2車両を1人で遠隔監視…京急と東急が共同でバスの自動運転実証

自動運転の実証実験には最高時速19キロメートル、8人乗りの電気自動車(EV)バスを用いる

京浜急行バス(横浜市西区、野村正人社長)と東急バス(東京都目黒区、古川卓社長)、東急は28日、バス業界として初めて、2事業者共同の自動運転の実証実験を開始した。期間は1週間。京急グループ本社(横浜市西区)から遠隔で1人の監視者が別路線を走る2社2台の自動運転バスの運行を管理する。実用化に向け、監視者の負荷や社会受容性を検証する。

対象地域は、横浜市金沢区の能見台地域と川崎市麻生区の虹が丘などの地域で、1周2キロ―3キロメートルを周回する。両地域とも同時期に集中的に開発された住宅地で、今後の高齢化が予想される。運転手不足が進む一方で、車を運転しない高齢者には地域循環バスが重要な移動手段だ。自動運転で解決策を探る。

京急グループ本社内の遠隔監視設備。左のモニターに京浜急行バス、右に東急バスに搭載したカメラからの映像などを表示

京急バスにとって自動運転バスの実証は初めてで、先行する東急バスと協力し運行方法を模索する。京急バスの野村社長は「垣根を越えた取り組みは有意義だ」と語った。東急バスの古川社長は「バスの自動運転は実装段階に入る。さまざまな可能性があり、2社運行もありうる」と語り、今回の実験は問題提起の意義もある。

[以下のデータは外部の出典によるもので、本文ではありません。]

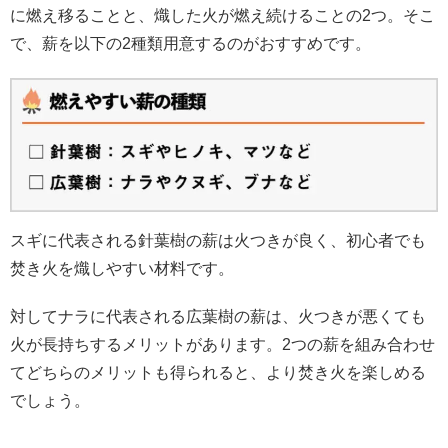
に燃え移ることと、熾した火が燃え続けることの2つ。そこ
で、薪を以下の2種類用意するのがおすすめです。
スギに代表される針葉樹の薪は火つきが良く、初心者でも
焚き火を熾しやすい材料です。
対してナラに代表される広葉樹の薪は、火つきが悪くても
火が長持ちするメリットがあります。2つの薪を組み合わせ
てどちらのメリットも得られると、より焚き火を楽しめる
でしょう。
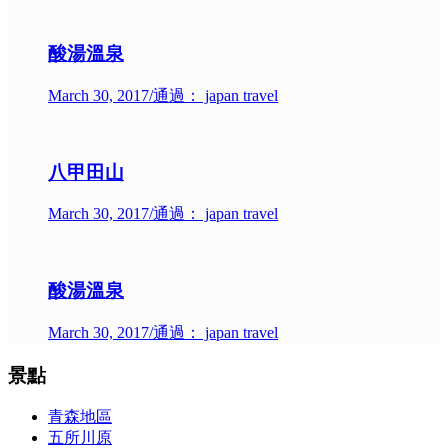
酸湯溫泉
March 30, 2017
/
通過： japan travel
八甲田山
March 30, 2017
/
通過： japan travel
酸湯溫泉
March 30, 2017
/
通過： japan travel
景點
青森地區
五所川原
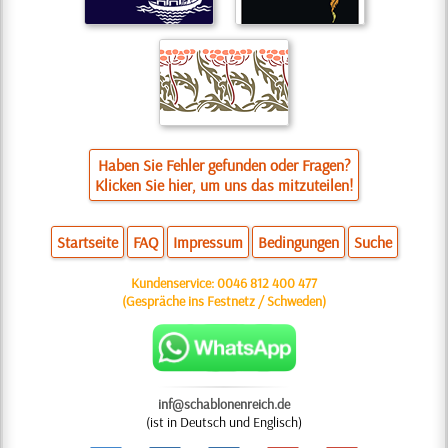
Haben Sie Fehler gefunden oder Fragen?
Klicken Sie hier, um uns das mitzuteilen!
Startseite
FAQ
Impressum
Bedingungen
Suche
Kundenservice:
0046 812 400 477
(Gespräche ins Festnetz / Schweden)
inf@schablonenreich.de
(ist in Deutsch und Englisch)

今回、運転者が周囲を常時監視するレベル2の自動運転で実験するが、限定地域で無人運転が可能なレベル4も見据えて運用方法を検証する。運転者が乗務する形で実用化する場合は自動運転で業務負荷の軽減を図る。

バス車内に運転席を表示するモニターと監視室を表示するモニターを設置し、乗客の自動運転バスに対する理解促進に活用する。